# DELTA 31-484 OSCILLATING - TILTING SPINDLE SANDER -UNBOXING AND REVIEW



## rustynails (Jun 23, 2011)

link does not work?


----------



## straylight (Nov 4, 2017)

Yeah Hi Rusty, sorry about that, I had inadvertently put my name (Ryan) at the end of the link. I edited the review and hopefully the name is gone and link works now.


----------



## Bill_Steele (Aug 29, 2013)

The link doesn't work for me. I suspect the problem is that the link you provided is an edit link-and most people won't be able to edit. Is this your review?


----------



## straylight (Nov 4, 2017)

Hi Bill,
Yes, that is my review. I cut and pasted the link in your post to me into the sander review. Hopefully that one works. The original link works for me, don't know why it's not working for anyone else. Thanks for the heads up!


----------



## AZWoody (Jan 18, 2015)

Is it possible to have a review here rather than a link to another place for it?


----------



## robscastle (May 13, 2012)

No no no AZWoody thats way too easy !!!


----------



## straylight (Nov 4, 2017)

> No no no AZWoody thats way too easy !!!
> 
> - robscastle


Yes! You are absolutely right!
It was way too easy spending the extra hours setting up the lighting and filming the review, way too easy sitting in front of my computer for hours making and editing the video. Way too easy thinking that people would appreciate seeing a video of the review instead of reading two paragraphs and looking at six pictures.
Lesson learned, Thank you!


----------



## straylight (Nov 4, 2017)

> Is it possible to have a review here rather than a link to another place for it?
> 
> - AZWoody


OK AZWoody, I edited the review and re-posted.


----------



## robscastle (May 13, 2012)

Arrr ripped off again … there is only 3 pictures!

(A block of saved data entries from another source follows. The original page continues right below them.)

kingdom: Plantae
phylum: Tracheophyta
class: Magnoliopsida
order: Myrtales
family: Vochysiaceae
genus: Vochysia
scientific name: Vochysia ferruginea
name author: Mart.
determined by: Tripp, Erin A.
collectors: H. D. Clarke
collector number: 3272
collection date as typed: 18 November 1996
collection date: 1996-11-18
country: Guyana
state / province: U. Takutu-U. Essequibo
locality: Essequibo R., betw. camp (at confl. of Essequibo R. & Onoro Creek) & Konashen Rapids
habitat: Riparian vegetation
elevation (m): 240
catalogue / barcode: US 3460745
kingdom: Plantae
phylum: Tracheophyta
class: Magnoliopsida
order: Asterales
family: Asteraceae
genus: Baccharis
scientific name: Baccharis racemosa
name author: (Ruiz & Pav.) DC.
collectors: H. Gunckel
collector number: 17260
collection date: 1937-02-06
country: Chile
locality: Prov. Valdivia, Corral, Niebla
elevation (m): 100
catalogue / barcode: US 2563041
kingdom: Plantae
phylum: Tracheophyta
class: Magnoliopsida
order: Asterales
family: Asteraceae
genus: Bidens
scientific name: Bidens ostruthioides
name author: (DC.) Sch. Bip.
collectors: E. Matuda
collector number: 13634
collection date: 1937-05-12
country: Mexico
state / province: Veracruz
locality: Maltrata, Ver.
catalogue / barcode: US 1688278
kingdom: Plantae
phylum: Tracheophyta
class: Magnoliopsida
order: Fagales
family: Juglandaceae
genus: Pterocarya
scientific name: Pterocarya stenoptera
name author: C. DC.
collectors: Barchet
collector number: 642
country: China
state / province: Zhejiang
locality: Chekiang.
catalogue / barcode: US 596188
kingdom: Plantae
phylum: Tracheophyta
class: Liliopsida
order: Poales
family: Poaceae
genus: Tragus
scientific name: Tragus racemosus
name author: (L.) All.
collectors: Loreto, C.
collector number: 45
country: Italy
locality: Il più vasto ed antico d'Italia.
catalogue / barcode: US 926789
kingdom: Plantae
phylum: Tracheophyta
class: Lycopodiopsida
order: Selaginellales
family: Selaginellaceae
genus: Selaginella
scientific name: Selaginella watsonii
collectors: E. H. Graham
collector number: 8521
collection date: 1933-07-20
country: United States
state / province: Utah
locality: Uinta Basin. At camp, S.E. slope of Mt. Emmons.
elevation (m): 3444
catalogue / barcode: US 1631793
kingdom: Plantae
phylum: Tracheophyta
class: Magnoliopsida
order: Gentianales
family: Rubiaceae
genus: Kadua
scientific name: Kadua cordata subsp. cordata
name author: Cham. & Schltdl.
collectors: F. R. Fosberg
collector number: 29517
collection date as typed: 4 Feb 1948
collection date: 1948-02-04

However Ryan as it looks like this is your first attempt at posting a review, so I will give it a "thumbs Up" 
Having to modify it to be a little more effective seems to be par for the course with PRC supplied machines.

Dust extraction … yep effective dust removal is something that is lacking in just about all WW machines.

It looks like you have one brute of a sander there …enjoy!


----------



## IrreverentJack (Aug 13, 2010)

Thanks Ryan. Great review. Looking forward to your tweaks. -Jack


----------



## straylight (Nov 4, 2017)

> Thanks Ryan. Great review. Looking forward to your tweaks. -Jack
> 
> - IrreverentJack


 Thanks Jack!


----------